El dolor que produce la fibromialgia es frecuente en los músculos pero no en las articulaciones. Este dolor y rigidez que ocasiona puede manifestarse en todas las partes del cuerpo o puede estar limitado a ciertos puntos. El curso natural de este trastorno es crónico, existiendo fluctuaciones en la intensidad de los síntomas a lo largo del tiempo.

Actualmente no se conocen las causas de la fibromialgia, pero sí ciertos factores que pueden estar relacionados como son los acontecimientos estresantes o traumáticos, infecciones, lesiones recurrentes, malestares o dolencias, o ciertas enfermedades como artritis reumatoide, esclerosis múltiple, lupus o hipotiroidismo. También se ha hablado de posibles causas de origen genético.

Por todo ello, el diagnóstico de esta enfermedad habitualmente está basado en la clínica que presenta el paciente ante la falta de pruebas objetivas que lo valoren.
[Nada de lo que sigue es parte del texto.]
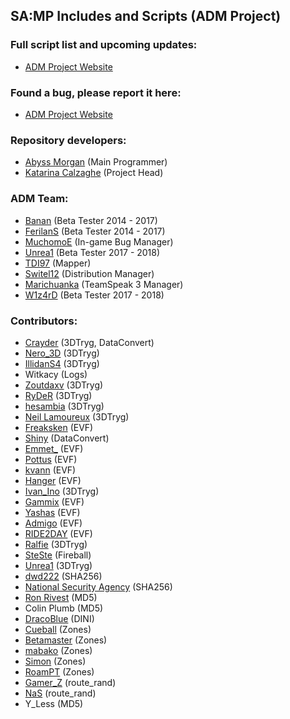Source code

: ## SA:MP Includes and Scripts (ADM Project)


### Full script list and upcoming updates:
* [ADM Project Website](http://adm.ct8.pl)


### Found a bug, please report it here:
* [ADM Project Website](http://adm.ct8.pl/r/sendreport)


### Repository developers:
* [Abyss Morgan](http://adm.ct8.pl/r/abyssmorgan) (Main Programmer)
* [Katarina Calzaghe](http://adm.ct8.pl/r/katarinacalzaghe) (Project Head)


### ADM Team:
* [Banan](http://adm.ct8.pl/r/banan) (Beta Tester 2014 - 2017)
* [FerilanS](http://adm.ct8.pl/r/ferilans) (Beta Tester 2014 - 2017)
* [MuchomoE](http://adm.ct8.pl/r/muchomoe) (In-game Bug Manager)
* [Unrea1](http://adm.ct8.pl/r/Unrea1) (Beta Tester 2017 - 2018)
* [TDI97](http://adm.ct8.pl/r/TDI97) (Mapper)
* [Switel12](http://adm.ct8.pl/r/Switel12) (Distribution Manager)
* [Marichuanka](http://adm.ct8.pl/r/Marichuanka) (TeamSpeak 3 Manager)
* [W1z4rD](http://adm.ct8.pl/r/W1z4rD) (Beta Tester 2017 - 2018)


### Contributors:
* [Crayder](http://forum.sa-mp.com/member.php?u=214776) (3DTryg, DataConvert)
* [Nero_3D](http://forum.sa-mp.com/member.php?u=9765) (3DTryg)
* [IllidanS4](http://forum.sa-mp.com/member.php?u=193537) (3DTryg)
* Witkacy (Logs)
* [Zoutdaxv](http://forum.sa-mp.com/member.php?u=23496) (3DTryg)
* [RyDeR](http://forum.sa-mp.com/member.php?u=46049) (3DTryg)
* [hesambia](http://forum.sa-mp.com/member.php?u=241383) (3DTryg)
* [Neil Lamoureux](https://www.vbprofiles.com/people/neil-lamoureux-55237bcbba6920dc5500065c) (3DTryg)
* [Freaksken](http://forum.sa-mp.com/member.php?u=46764) (EVF)
* [Shiny](http://gtao.pl/shiny,u,25798.htm) (DataConvert)
* [Emmet_](https://github.com/emmet-jones) (EVF)
* [Pottus](http://forum.sa-mp.com/member.php?u=169807) (EVF)
* [kvann](http://forum.sa-mp.com/member.php?u=169274) (EVF)
* [Hanger](http://forum.sa-mp.com/member.php?u=160578) (EVF)
* [Ivan_Ino](http://forum.sa-mp.com/member.php?u=182165) (3DTryg)
* [Gammix](http://forum.sa-mp.com/member.php?u=249500) (EVF)
* [Yashas](http://forum.sa-mp.com/member.php?u=169426) (EVF)
* [Admigo](http://forum.sa-mp.com/member.php?u=108398) (EVF)
* [RIDE2DAY](http://forum.sa-mp.com/member.php?u=262298) (EVF)
* [Ralfie](http://forum.sa-mp.com/member.php?u=218502) (3DTryg)
* [SteSte](http://forum.sa-mp.com/member.php?u=265636) (Fireball)
* [Unrea1](http://forum.sa-mp.com/member.php?u=215897) (3DTryg)
* [dwd222](http://gtao.pl/dwd222,u,44689.htm) (SHA256)
* [National Security Agency](https://wikipedia.org/wiki/National_Security_Agency) (SHA256)
* [Ron Rivest](https://wikipedia.org/wiki/Ron_Rivest) (MD5)
* Colin Plumb (MD5)
* [DracoBlue](http://dracoblue.com) (DINI)
* [Cueball](http://forum.sa-mp.com/member.php?u=10982) (Zones)
* [Betamaster](http://forum.sa-mp.com/member.php?u=2660) (Zones)
* [mabako](http://forum.sa-mp.com/member.php?u=279) (Zones)
* [Simon](http://forum.sa-mp.com/member.php?u=127) (Zones)
* [RoamPT](http://forum.sa-mp.com/member.php?u=16519) (Zones)
* [Gamer_Z](http://forum.sa-mp.com/member.php?u=54308) (route_rand)
* [NaS](http://forum.sa-mp.com/member.php?u=24012) (route_rand)
* Y_Less (MD5)
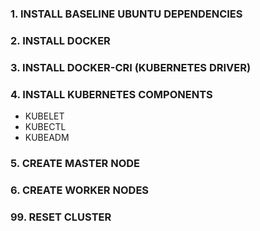 ### 1. INSTALL BASELINE UBUNTU DEPENDENCIES

### 2. INSTALL DOCKER

### 3. INSTALL DOCKER-CRI (KUBERNETES DRIVER)

### 4. INSTALL KUBERNETES COMPONENTS
- KUBELET
- KUBECTL
- KUBEADM

### 5. CREATE MASTER NODE

### 6. CREATE WORKER NODES

### 99. RESET CLUSTER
Al no conocerse con exactitud las causas, el tratamiento clásico de la fibromialgia está centrado en los síntomas, este consiste en la prescripción de ciertos fármacos dirigidos a disminuir el dolor y mejorar el sueño, la realización de programas de actividades y ejercicios saludables, así como de técnicas de relajación para aliviar la tensión muscular y la ansiedad. A estos tratamientos se les unen técnicas novedosas, como la estimulación mediante un dispositivo de estimulación eléctrica transcraneal (tDCS), que a través de leves corrientes eléctricas en determinadas áreas cerebrales producen una disminución significativa de los niveles de dolor en las personas que padecen este trastorno.